EXCERPT PROVIDED:
= Beginning of Section =

Jin and colleagues (2013) performed a meta-analysis to evaluate the effectiveness of various laser therapies for prevention and treatment of pathologic excessive scars. The pooled response rate, pooled standardized mean difference of Vancouver Scar Scale scores, scar height, erythema, and pliability were reported. A total of 28 well-designed clinical trials with 919 patients were included in the meta-analysis. The overall response rate for laser therapy was 71 % for scar prevention, 68 % for hypertrophic scar treatment, and 72 % for keloid treatment. The 585/595-nm pulsed-dye laser and 532-nm laser subgroups yielded the best responses among all laser systems. The pooled estimates of hypertrophic scar studies also showed that laser therapy reduced total Vancouver Scar Scale scores, scar height, and scar erythema of hypertrophic scars. Regression analyses of pulsed-dye laser therapy suggested that the optimal treatment interval is 5 to 6 weeks. In addition, the therapeutic effect of pulsed-dye laser therapy is better on patients with lower Fitzpatrick skin type scores. The authors concluded that this study presented the first meta-analysis to confirm the safety and effectiveness of laser therapy in hypertrophic scar management. The level of evidence for laser therapy as a keloid treatment is low. Moreover, they stated that further research is needed to determine the mechanism of action for different laser systems and to examine the effectiveness in quantifiable parameters, such as scar erythema, scar texture, degrees of symptom relief, recurrence rates, and adverse effects.

= End of Section =

(Items from a data source)
= Beginning of Section =

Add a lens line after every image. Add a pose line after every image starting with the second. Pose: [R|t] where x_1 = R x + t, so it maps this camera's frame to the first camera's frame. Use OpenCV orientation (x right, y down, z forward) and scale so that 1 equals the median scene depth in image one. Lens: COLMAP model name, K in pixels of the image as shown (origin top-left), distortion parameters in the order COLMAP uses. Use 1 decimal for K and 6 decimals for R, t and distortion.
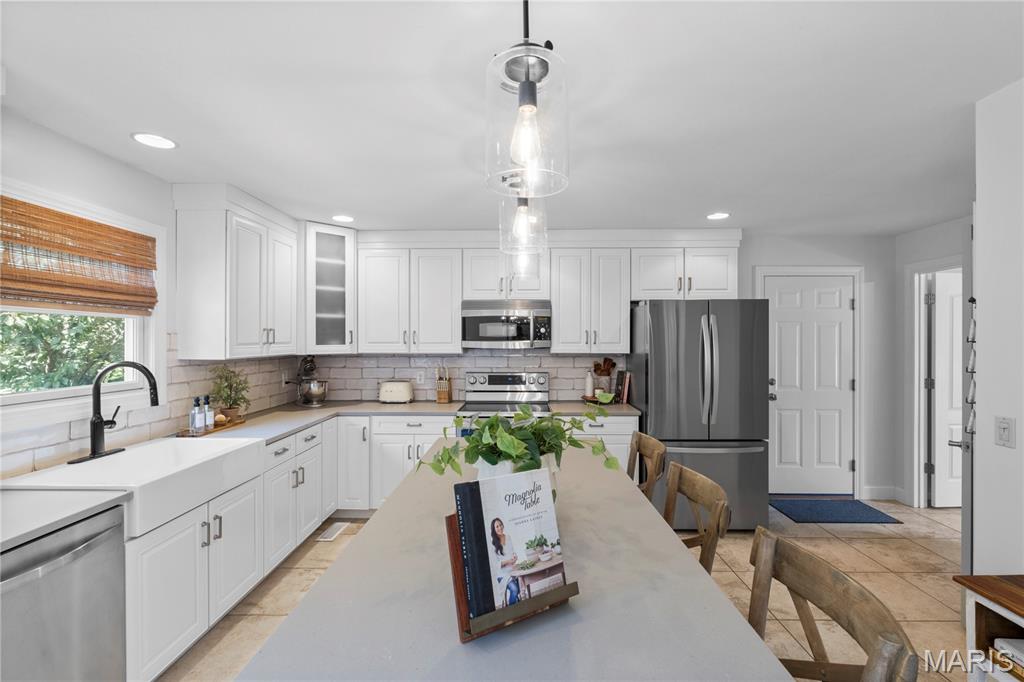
lens RADIAL K [[456.6, 0, 513.5], [0, 456.6, 340.2], [0, 0, 1]] dist [-0.003842, 0.000000]
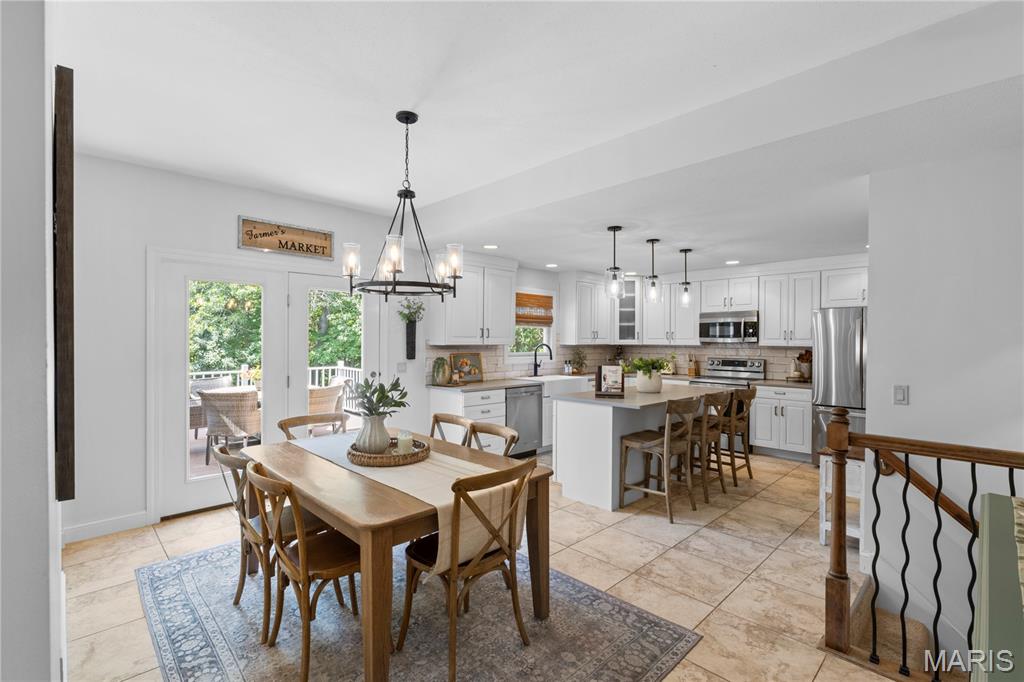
lens RADIAL K [[456.6, 0, 514.0], [0, 456.6, 344.9], [0, 0, 1]] dist [-0.003842, 0.000000]
pose [[0.715766, 0.011669, -0.698242, 0.568352], [-0.004522, 0.999917, 0.012076, 0.011013], [0.698325, -0.005487, 0.715760, -0.658807]]
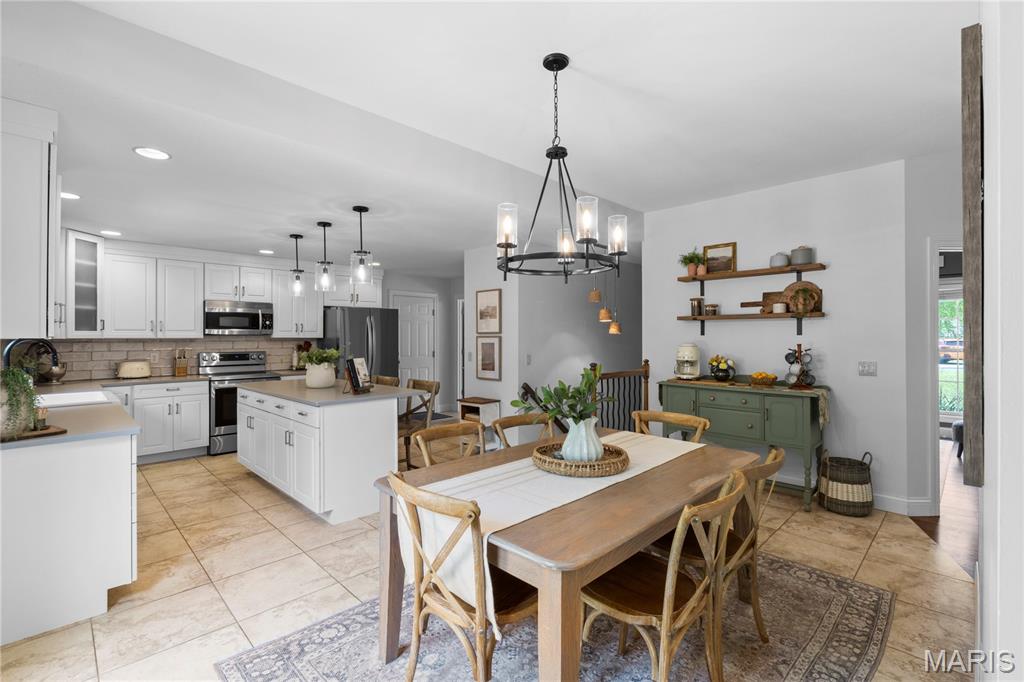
lens RADIAL K [[456.6, 0, 501.1], [0, 456.6, 333.1], [0, 0, 1]] dist [-0.003842, 0.000000]
pose [[0.711604, 0.004425, 0.702567, -0.455053], [0.001791, 0.999965, -0.008113, 0.027372], [-0.702579, 0.007031, 0.711571, -0.639435]]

= End of Section =

TASK DESCRIPTION: Write the next part of the passage on laser therapy for excessive scars, picking up after its final sentence.

ANSWER AREA:
In a Cochrane review, O'Brien and Jones (2013) examined the effectiveness of silicone gel sheeting for: (i) prevention of hypertrophic or keloid scarring in people with newly healed wounds (e.g., post-surgery); (ii) treatment of established scarring in people with existing keloid or hypertrophic scars. In May 2013 these investigators searched the Cochrane Wounds Group Specialised Register; the Cochrane Central Register of Controlled Trials (CENTRAL); Ovid MEDLINE; Ovid MEDLINE (In-Process & Other Non-Indexed Citations); Ovid EMBASE; and EBSCO CINAHL for this second update. Any randomized or quasi-RCTs, or controlled clinical trials, comparing silicone gel sheeting for prevention or treatment of hypertrophic or keloid scars with any other non-surgical treatment, no treatment or placebo were selected for analysis. These researchers assessed all relevant trials for methodological quality. Three review authors extracted data independently using a standardized form and cross-checked the results. They assessed all trials meeting the selection criteria for methodological quality. The authors included 20 trials involving 873 people, ranging in age from 1.5 to 81 years. The trials compared adhesive silicone gel sheeting with no treatment; non silicone dressing; other silicone products; laser therapy; triamcinolone acetonide injection; topical onion extract and pressure therapy. In the prevention studies, when compared with a no treatment option, while silicone gel sheeting reduced the incidence of hypertrophic scarring in people prone to scarring (risk ratio (RR) 0.46, 95 % CI: 0.21 to 0.98) these studies were highly susceptible to bias. In treatment studies, silicone gel sheeting produced a statistically significant reduction in scar thickness (MD -2.00, 95 % CI: -2.14 to -1.85) and color amelioration (RR 3.49, 95 % CI: 1.97 to 6.15) but again these studies were highly susceptible to bias. The authors concluded that there is weak evidence of a benefit of silicone gel sheeting as a prevention for abnormal scarring in high-risk individuals but the poor quality of research means a great deal of uncertainty prevails. Moreover, they stated that trials evaluating silicone gel sheeting as a treatment for hypertrophic and keloid scarring showed improvements in scar thickness and scar color, but were of poor quality and highly susceptible to bias.
Malhotra et al (2007) evaluated the safety and effectiveness of imiquimod 5 % cream in preventing the recurrence of pre-sternal keloids after excision (3 keloids in 2 patients). After excision with radiofrequency (RF), imiquimod 5 % cream was applied once-daily at bedtime for 8 weeks, and the defect was left to heal by secondary intention. In all the treated keloids, the defect healed in 6 to 8 weeks, and no recurrence was seen while on imiquimod application; however, all keloids completely recurred within 4 weeks of stopping imiquimod. Side effects were mild and acceptable in the form of burning and pain. The authors concluded that imiquimod did exert an anti-fibrotic action but it was short-lived.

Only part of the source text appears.